Eucapnic hyperventilation has been recommended and used successfully in a wide range of summer and winter athletes for the diagnosis of exercise-induced asthma.
At present, the United States Olympic Committee (USOC) requires exercise-induced asthma or exercise-induced bronchospasm to be diagnosed via eucapnic hyperventilation in order for preventive and treatment-related medications to be used in competition.
Provocation with dry powder mannitol has recently been proposed as an alternative to eucapnic hyperventilation. The need to provide objective testing has resulted in a reduction in the number of athletes seeking approval to use an inhaled beta2-agonist.

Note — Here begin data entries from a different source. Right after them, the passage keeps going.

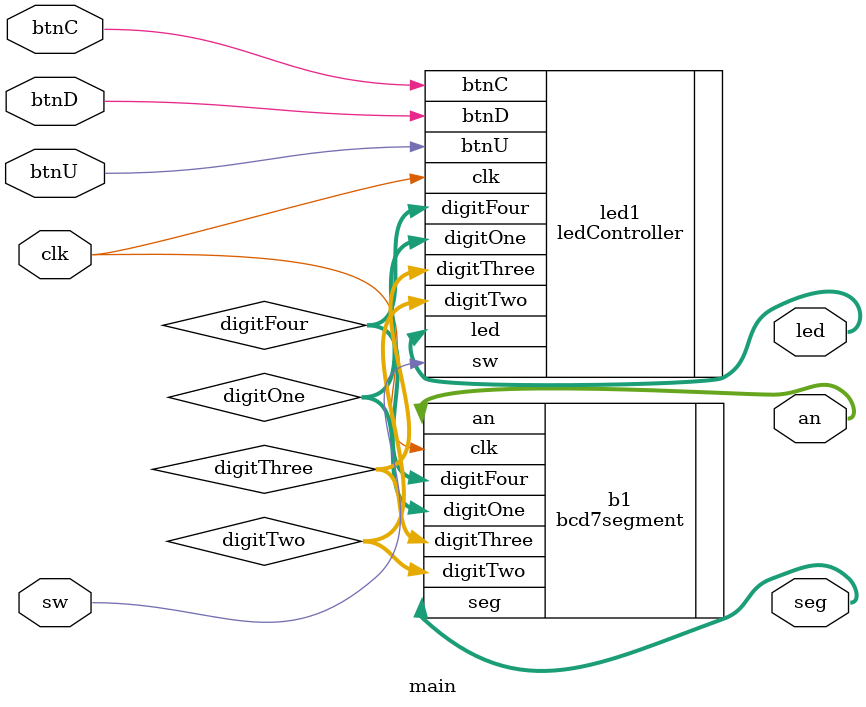
<source format=v>
`timescale 1ns / 1ps


module main 
  ( input clk,
    input btnC,
    input btnU,
    input btnD,
    input sw,
    output [15:0] led,
    output [6:0] seg,
    output [3:0] an
    );
    
    wire [3:0] digitOne, 
               digitTwo, 
               digitThree, 
               digitFour;
    
    // Instantiate the display driver
    bcd7segment b1(  .clk(clk), 
                     .digitOne(digitOne),
                     .digitTwo(digitTwo), 
                     .digitThree(digitThree), 
                     .digitFour(digitFour),
                     .seg(seg),
                     .an(an) ); 
    
    // Instantiate the LED clock logic and controller
    ledController led1( .clk(clk), 
                        .btnC(btnC),    
                        .btnU(btnU), 
                        .btnD(btnD),
                        .sw(sw),
                        .led(led), 
                        .digitOne(digitOne), 
                        .digitTwo(digitTwo), 
                        .digitThree(digitThree), 
                        .digitFour(digitFour) );
                        
   
endmodule

</source>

The mechanisms proposed to explain why the airways narrow in response to intense exercise or eucapnic hyperpnoea of dry air are also likely to account for other symptoms in athletes performing exercise, particularly in the cold.

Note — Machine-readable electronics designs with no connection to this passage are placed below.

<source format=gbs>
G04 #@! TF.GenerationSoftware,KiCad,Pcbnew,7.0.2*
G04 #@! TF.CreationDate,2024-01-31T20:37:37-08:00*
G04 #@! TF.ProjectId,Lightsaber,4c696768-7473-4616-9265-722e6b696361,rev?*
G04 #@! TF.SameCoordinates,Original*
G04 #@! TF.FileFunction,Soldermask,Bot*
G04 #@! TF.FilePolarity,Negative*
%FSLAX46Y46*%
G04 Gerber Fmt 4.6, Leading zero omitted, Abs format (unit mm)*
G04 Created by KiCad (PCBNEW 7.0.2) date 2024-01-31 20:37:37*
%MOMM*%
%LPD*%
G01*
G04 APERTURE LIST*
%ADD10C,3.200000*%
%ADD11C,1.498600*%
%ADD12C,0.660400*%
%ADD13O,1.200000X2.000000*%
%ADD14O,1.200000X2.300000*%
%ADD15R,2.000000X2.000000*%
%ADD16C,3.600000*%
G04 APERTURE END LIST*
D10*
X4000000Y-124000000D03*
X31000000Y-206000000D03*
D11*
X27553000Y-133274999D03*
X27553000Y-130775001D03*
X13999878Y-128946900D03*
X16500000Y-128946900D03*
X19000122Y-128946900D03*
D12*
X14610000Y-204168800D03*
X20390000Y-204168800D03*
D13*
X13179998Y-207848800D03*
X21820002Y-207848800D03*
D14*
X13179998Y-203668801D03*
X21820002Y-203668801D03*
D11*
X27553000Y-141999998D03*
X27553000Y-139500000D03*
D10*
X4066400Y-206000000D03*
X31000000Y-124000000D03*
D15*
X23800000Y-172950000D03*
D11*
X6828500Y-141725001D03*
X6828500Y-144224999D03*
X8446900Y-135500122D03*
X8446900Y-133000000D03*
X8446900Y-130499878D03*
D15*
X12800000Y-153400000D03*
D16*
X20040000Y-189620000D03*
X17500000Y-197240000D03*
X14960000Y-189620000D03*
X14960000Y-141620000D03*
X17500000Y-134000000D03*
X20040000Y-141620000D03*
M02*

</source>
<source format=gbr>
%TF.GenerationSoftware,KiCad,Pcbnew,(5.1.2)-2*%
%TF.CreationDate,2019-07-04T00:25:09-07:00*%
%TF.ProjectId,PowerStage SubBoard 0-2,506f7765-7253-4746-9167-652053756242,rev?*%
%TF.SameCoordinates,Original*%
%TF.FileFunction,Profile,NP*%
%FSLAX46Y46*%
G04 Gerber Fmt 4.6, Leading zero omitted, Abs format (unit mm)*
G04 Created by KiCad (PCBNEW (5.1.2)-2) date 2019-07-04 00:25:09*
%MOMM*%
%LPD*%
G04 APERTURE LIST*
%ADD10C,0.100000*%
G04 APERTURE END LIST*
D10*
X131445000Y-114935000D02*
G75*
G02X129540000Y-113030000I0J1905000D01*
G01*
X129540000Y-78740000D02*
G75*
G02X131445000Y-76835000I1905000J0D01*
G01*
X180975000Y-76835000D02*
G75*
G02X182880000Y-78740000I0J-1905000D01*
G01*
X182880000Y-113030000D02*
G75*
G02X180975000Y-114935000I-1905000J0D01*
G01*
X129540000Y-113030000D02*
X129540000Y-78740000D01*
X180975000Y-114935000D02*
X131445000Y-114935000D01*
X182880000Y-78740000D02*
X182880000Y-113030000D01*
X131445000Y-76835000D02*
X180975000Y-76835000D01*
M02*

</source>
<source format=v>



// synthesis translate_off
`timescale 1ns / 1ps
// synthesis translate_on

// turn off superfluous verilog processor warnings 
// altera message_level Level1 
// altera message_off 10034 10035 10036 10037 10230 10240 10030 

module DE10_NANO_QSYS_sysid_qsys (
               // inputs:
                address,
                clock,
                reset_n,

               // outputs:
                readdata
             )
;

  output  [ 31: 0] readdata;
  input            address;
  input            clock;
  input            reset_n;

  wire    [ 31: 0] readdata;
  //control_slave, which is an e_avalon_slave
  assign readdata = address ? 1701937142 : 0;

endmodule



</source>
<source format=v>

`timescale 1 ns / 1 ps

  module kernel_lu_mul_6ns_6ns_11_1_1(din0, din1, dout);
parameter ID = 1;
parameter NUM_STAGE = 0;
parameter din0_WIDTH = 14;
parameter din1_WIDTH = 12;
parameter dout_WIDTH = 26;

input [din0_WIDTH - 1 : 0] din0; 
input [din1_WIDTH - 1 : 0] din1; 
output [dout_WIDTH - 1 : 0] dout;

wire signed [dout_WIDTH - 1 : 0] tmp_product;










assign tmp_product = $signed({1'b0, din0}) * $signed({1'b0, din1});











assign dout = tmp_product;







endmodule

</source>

The response to breathing dry air is thought to cause the airways to narrow by osmotic and thermal consequences of evaporative water loss from the airway surface in response to humidifying the inspired air.
Respiratory symptoms cannot be relied on to make the diagnosis of exercise-induced asthma or exercise-induced bronchospasm. For this reason, the diagnosis should be confirmed with bronchial provocation tests. The two types of Provocative tests are direct and indirect.
Indirect provocation tests such as eucapnic hyperventilation, mannitol, or hypertonic saline are more specific for asthma than hyper-responsiveness to a direct stimulus such as methacholine.
Eucapnic hyperventilation is more sensitive than sport-specific field exercise.
During episodes of hyperventilation, the airways mucosa can dry out, creating a hypertonic environment. In exercise challenge testing, this is often limited by the inability to reach an appropriate level of hyperventilation because exercise is usually cardiac limited; however, the respiratory stimulus is sought. Normal hyperventilation is limited by the development of hypocapnia which can cause significant dizziness, neurological symptoms, and syncope.
Bronchial provocation testing using eucapnic voluntary hyperventilation came into favor when exercise was determined unnecessary to achieve high respiratory rates. The possible side effects of hyperventilation were counteracted with the addition of 4.9% carbon dioxide.